Comment 57 DAVID F WATSON 2019-01-18 18:55:35 UTC

There is also an issue with the "Check for apiservices/v1beta1.servicecatalog.k8s.io registration" & "Wait for /apis/servicecatalog.k8s.io/v1beta1 when registered" tasks, if 
the Service Catalog is disabled.

Adding a check for the 'openshift_enable_service_catalog' hosts inventory variable ('when: openshift_enable_service_catalog | bool') to the "Check for apiservices/v1beta1.servicecatalog.k8s.io registration" task & adding that check to the 'when' attribute ('when: openshift_enable_service_catalog | bool and servicecatalog_service_registration.rc == 0') of "Wait for /apis/servicecatalog.k8s.io/v1beta1 when registered" task, in the 'check_master_api_is_ready.yml' playbook resolves this issue, for both 'openshift-ansible-3.10.89-1' & 'openshift-ansible-3.11.59-1' openshift-ansible rpm's (verified with 'v3.10.89-2' & 'v3.11.59-2' ose-ansible containers).
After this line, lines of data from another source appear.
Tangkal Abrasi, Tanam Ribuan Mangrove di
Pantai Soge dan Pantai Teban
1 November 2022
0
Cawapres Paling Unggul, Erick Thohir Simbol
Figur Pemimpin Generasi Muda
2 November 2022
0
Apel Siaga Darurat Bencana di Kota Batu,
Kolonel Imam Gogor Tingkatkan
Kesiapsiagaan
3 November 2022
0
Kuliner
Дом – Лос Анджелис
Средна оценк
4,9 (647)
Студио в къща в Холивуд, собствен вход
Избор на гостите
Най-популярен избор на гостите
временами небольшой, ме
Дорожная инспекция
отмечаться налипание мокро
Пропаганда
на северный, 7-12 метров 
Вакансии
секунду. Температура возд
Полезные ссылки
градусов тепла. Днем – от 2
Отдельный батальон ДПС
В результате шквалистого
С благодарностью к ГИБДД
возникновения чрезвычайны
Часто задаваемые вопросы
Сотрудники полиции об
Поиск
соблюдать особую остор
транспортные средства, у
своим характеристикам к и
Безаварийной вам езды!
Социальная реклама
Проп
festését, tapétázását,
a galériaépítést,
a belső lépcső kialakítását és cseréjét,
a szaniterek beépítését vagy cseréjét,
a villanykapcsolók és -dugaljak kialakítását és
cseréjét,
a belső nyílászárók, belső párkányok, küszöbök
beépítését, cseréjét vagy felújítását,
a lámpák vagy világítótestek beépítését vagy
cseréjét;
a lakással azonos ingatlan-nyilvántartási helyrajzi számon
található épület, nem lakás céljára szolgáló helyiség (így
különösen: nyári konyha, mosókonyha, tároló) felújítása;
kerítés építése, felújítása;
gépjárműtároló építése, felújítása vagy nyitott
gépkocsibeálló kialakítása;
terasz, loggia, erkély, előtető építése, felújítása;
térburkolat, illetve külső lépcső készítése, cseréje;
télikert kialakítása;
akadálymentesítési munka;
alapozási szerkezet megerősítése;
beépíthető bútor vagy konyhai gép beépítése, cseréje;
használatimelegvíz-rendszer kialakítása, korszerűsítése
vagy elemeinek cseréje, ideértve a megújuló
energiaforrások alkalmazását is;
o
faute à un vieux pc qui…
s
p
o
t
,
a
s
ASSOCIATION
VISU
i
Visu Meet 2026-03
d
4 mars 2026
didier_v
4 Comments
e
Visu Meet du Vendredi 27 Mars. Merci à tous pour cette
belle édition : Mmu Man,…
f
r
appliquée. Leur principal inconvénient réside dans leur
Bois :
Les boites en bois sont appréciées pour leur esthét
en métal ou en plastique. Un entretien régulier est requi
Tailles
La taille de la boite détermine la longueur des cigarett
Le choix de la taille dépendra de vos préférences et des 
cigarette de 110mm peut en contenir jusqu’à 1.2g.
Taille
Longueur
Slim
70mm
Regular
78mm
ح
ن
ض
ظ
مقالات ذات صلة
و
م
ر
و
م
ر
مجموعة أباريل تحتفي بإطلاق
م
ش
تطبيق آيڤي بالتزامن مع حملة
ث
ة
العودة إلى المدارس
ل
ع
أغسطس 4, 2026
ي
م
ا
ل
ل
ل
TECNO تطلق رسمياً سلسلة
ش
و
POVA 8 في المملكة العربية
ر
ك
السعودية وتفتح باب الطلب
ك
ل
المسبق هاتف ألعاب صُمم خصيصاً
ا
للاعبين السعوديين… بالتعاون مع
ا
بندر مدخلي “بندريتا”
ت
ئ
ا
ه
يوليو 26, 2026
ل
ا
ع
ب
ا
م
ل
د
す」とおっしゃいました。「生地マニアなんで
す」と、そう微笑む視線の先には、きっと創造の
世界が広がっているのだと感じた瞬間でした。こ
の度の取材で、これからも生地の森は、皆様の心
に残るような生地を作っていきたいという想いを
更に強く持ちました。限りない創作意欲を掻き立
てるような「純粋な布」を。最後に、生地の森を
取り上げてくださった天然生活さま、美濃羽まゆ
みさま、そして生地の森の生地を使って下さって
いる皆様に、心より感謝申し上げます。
Comment 58 Scott Dodson 2019-01-21 19:41:57 UTC

Whether or not metrics or service catalog are installed should not matter. The only thing that matters is that the commands run as a user who has access to query for their existence and that's what the pull request in comment #54 addresses.

Comment 60 Scott Dodson 2019-02-11 21:30:04 UTC

openshift-ansible-3.10.101-1.git.0.5f32198.el7 which shipped in RHBA-2019:0206 a week ago included this change.